Emard v. Squire

58 F. Supp. 281 | W.D. Wash. | 1945

LEAVY, District Judge.

This is an action by the plaintiffs, co-partners, to recover the sum of $12,694.99, with interest from June 6, 1943, representing taxes, penalties and interest paid for the period beginning July, 1937, and ending September 30, 1942, under the Federal Insurance Contributions Act, 26 U.S. C.A.Int.Rev.Code, §§ 1400-1403, 1410, 1411, 1420-1432, formerly Title 8 of the Social" Security Act, 42 U.S.C.A. § 1001 et seq. The defendant, by counterclaim, seeks an affirmative judgment in the sum of $515.99, plus interest covering a balance due for taxes, penalties and interest for said periods. It is admitted that if the plaintiffs do not sustain the burden of proof in support of the allegations they make, the defendant would be entitled to a judgment in this latter sum.

The facts are not disputed in this case. The specific issue here involved is the perplexing one of determining the relationship that existed between the plaintiffs and the persons who sold fish to them during the time in question. The tax, as levied and collected by the Collector of Internal Revenue, was based upon the payments made by plaintiffs for fish they purchased from the numerous individuals who were engaged in catching salmon in Cook Inlet of the Alaskan waters. It is the contention of plaintiffs that these fishermen were “independent contractors” engaged in the business of selling fish they had caught to the plaintiffs. It is the contention of the defendant that these fishermen were “employees” of the plaintiffs, and, therefore, subject to the tax.

The material facts are:

1. During all of the times herein mentioned and for many years preceding 1937, the plaintiffs, H. J. Emard and Loretta Emard, co-partners, doing business as Emard Packing Company, had been engaged in salmon packing, operating their cannery at Anchorage, Alaska; that the method of obtaining fish for canning remained unchanged and there was no attempt to alter the relationship between the plaintiffs and the fishermen who sold fish to them following the effective date of the Social Security Act, so as to try to avoid the effects of that Act, if applicable to them.

2. During all of the times herein mentioned, the plaintiffs reported and paid So*283cial Security Tax upon all of the persons who received compensation from them in connection with their fish canning operations, such as “tendermen” “beachmen,” “winchmen,” “fish pitchers,” machinists,” “mechanics” and the “Filipino cannery crew,” but did not report for Social Security Tax any of the persons from whom they purchased fish.

3. In June, 1943, a Deputy Collector of Internal Revenue for the District of Washington and Alaska, upon being given access to the plaintiffs’ fish ledgers, classified the individuals selling fish as “employees,” and computed a tax based upon the payments for fish purchased from such persons upon the theory that the sums involved in such purchases constituted wages. The plaintiffs paid, under protest and threat of distraint, the amount demanded, and thereafter duly filed claims for refund, which were rejected.

4. That beginning in 1928, and each year thereafter until 1933, the plaintiffs made contracts, generally oral, with local resident fishermen for the purchase by the plaintiffs and sale by the fishermen of the fish which the plaintiffs needed in their canning operations, the prices being fixed as the result of individual bargaining. In the year 1933, the price of fish was fixed by collective bargaining negotiations conducted on behalf of the fishermen by the Alaska Fishermen’s Union, Cook Inlet Branch, a local of the C.I.O. International Fishermen’s Union, and this arrangement continued until the year 1940. Thereafter, the negotiations with the Fishermen’s Union were conducted on behalf of the plaintiffs by an association of packers known as the Alaska Salmon Industry, Inc.

▶ **EXERCISE GOAL**:
Copy the court opinion above word for word from "1. During all" to "applicable to them.".

▶ **DATASET CONTENT**:

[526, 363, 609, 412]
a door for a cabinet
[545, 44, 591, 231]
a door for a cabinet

▶ **WRITTEN RESPONSE**:
1. During all of the times herein mentioned and for many years preceding 1937, the plaintiffs, H. J. Emard and Loretta Emard, co-partners, doing business as Emard Packing Company, had been engaged in salmon packing, operating their cannery at Anchorage, Alaska; that the method of obtaining fish for canning remained unchanged and there was no attempt to alter the relationship between the plaintiffs and the fishermen who sold fish to them following the effective date of the Social Security Act, so as to try to avoid the effects of that Act, if applicable to them.